Our view of the solar system will forever be incomplete. While frustrating at first blush, it means that fresh discoveries are always just around the corner. Case in point. On August 9, 1996 astronomers atop Mt. Haleakala in Maui, Hawaii discovered a most peculiar asteroid. 1996 PW has a highly elongated that looks like a Frisbee seen from the side and takes 5,900 years to make one trip around the Sun.
When farthest, 1996 PW is 48.8 billion miles away or 104 times more distant than Pluto. That places it among the billions of icy comets that comprise the Oort Cloud, a roughly spherical cocoon centered on the Sun and extending up to a light year from it in all directions.

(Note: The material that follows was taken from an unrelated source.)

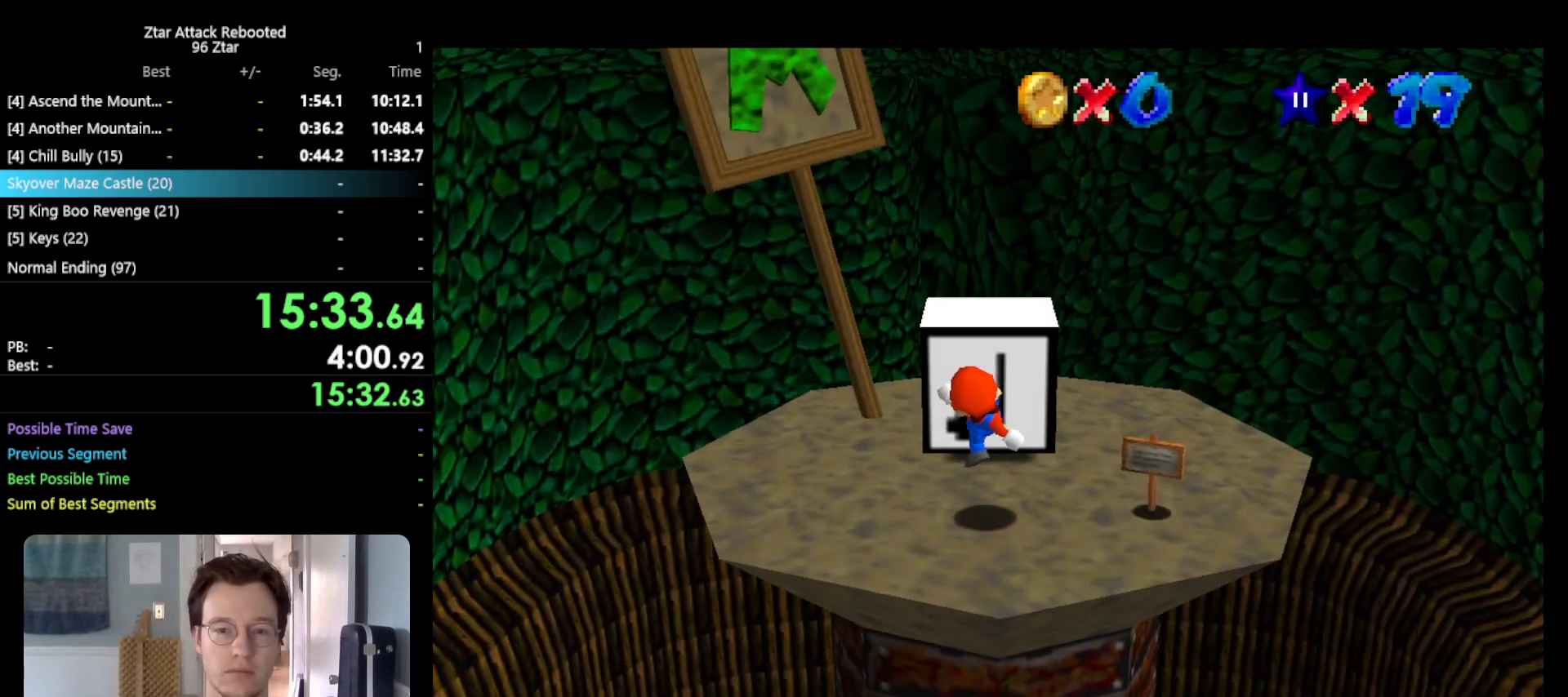
{"buttons": ["A"], "left_stick": "down", "events": [[117, "A", "down"], [317, "left_stick", "down"]]}
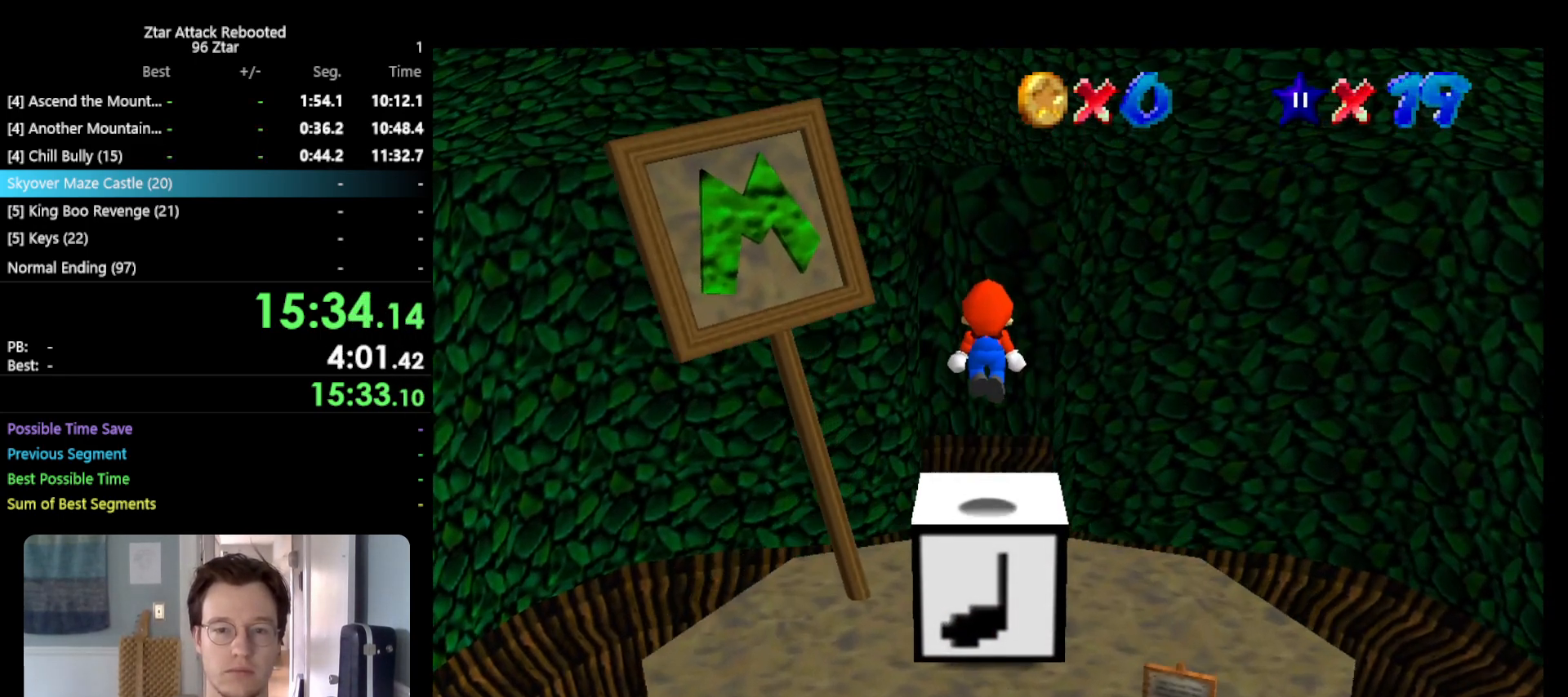
{"buttons": ["A"], "left_stick": "center", "events": [[217, "left_stick", "center"]]}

Odd thing was, 1996 PW was an asteroid – it never exhibited a fuzzy coma or tail typical of a comet and appeared spectroscopically to be made of rock. No dust or gas of any kind was detected even when the object was closest to the Sun. So what was it doing so far from home?

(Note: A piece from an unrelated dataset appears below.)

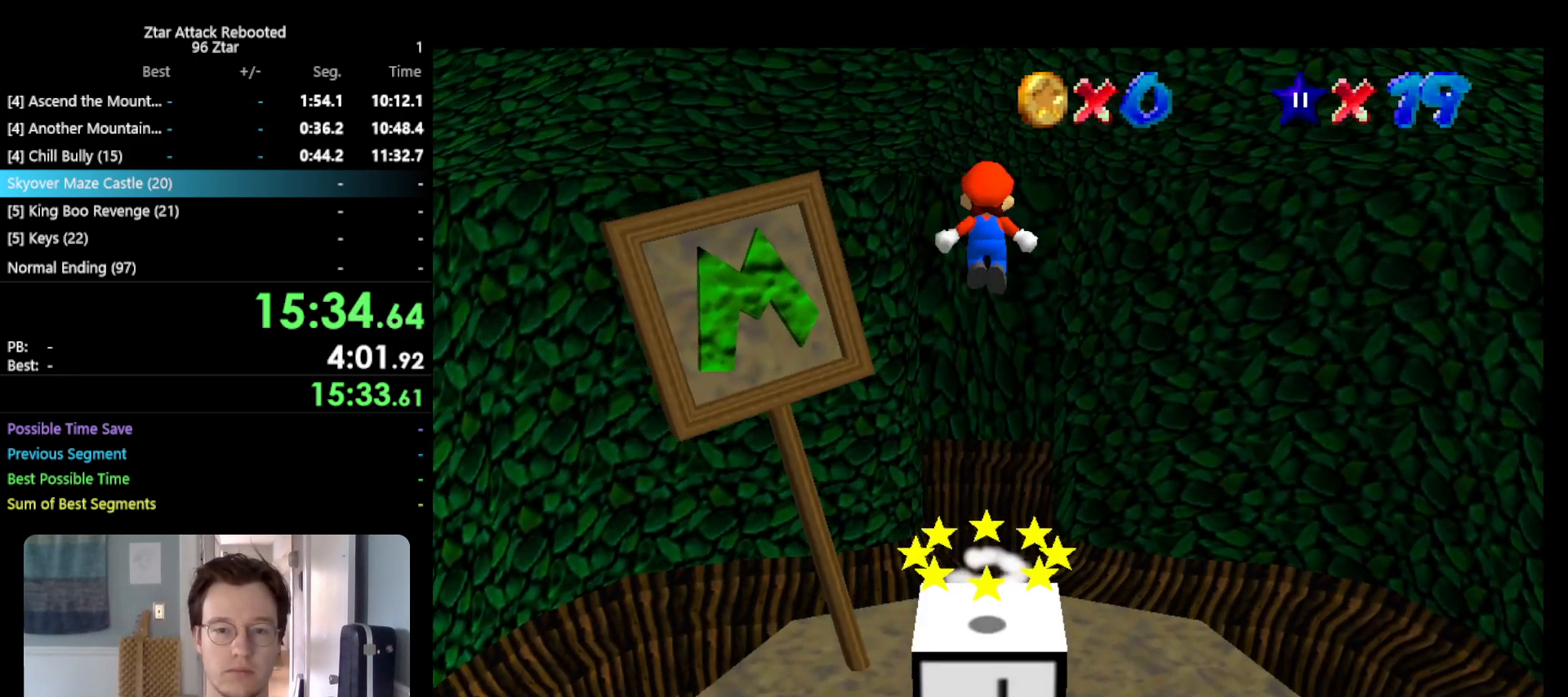
{"buttons": ["A"], "left_stick": "center", "events": []}
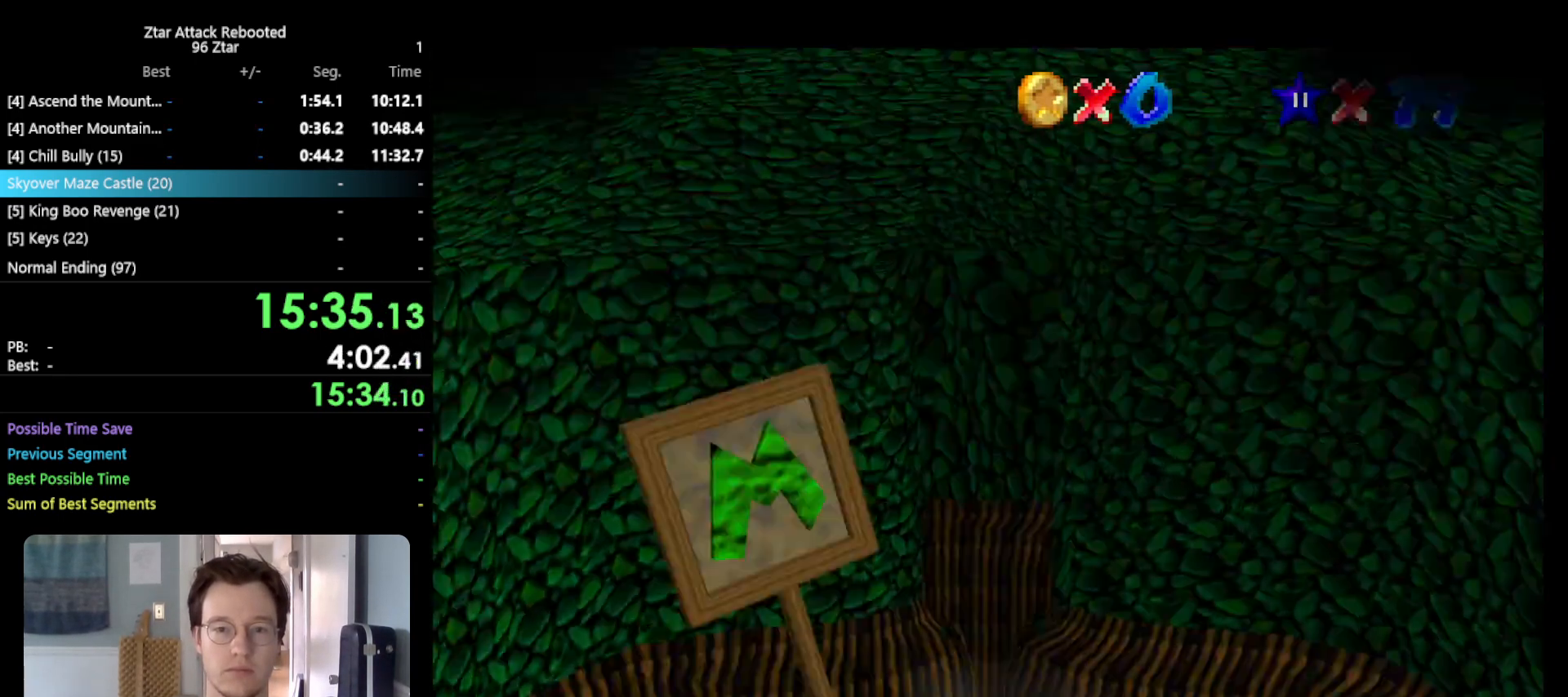
{"buttons": ["A"], "left_stick": "center", "events": []}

Some astronomers thought it may have been an active comet long ago but depleted its ices to where it’s now unrecognizable from an asteroid. Maybe.
A new study by Andrew Shannon (University of Cambridge), based on simulations of the rolling-stone-ways of the giant planets early in the solar system’s history, points to 1996 PW once being much closer to the Sun.
The planets haven’t always been in their present day orbits. In particular, Jupiter, the largest and most gravitationally potent planet, roamed inward to the orbit of Mars before backing out to its present orbit. Gravitational interactions with the dusty disk of material around the Sun called the solar nebula pulled the planet in. Later, interaction with Saturn yanked it back out. Scientists dub the back-and-forth shimmy the “Grand Tack”.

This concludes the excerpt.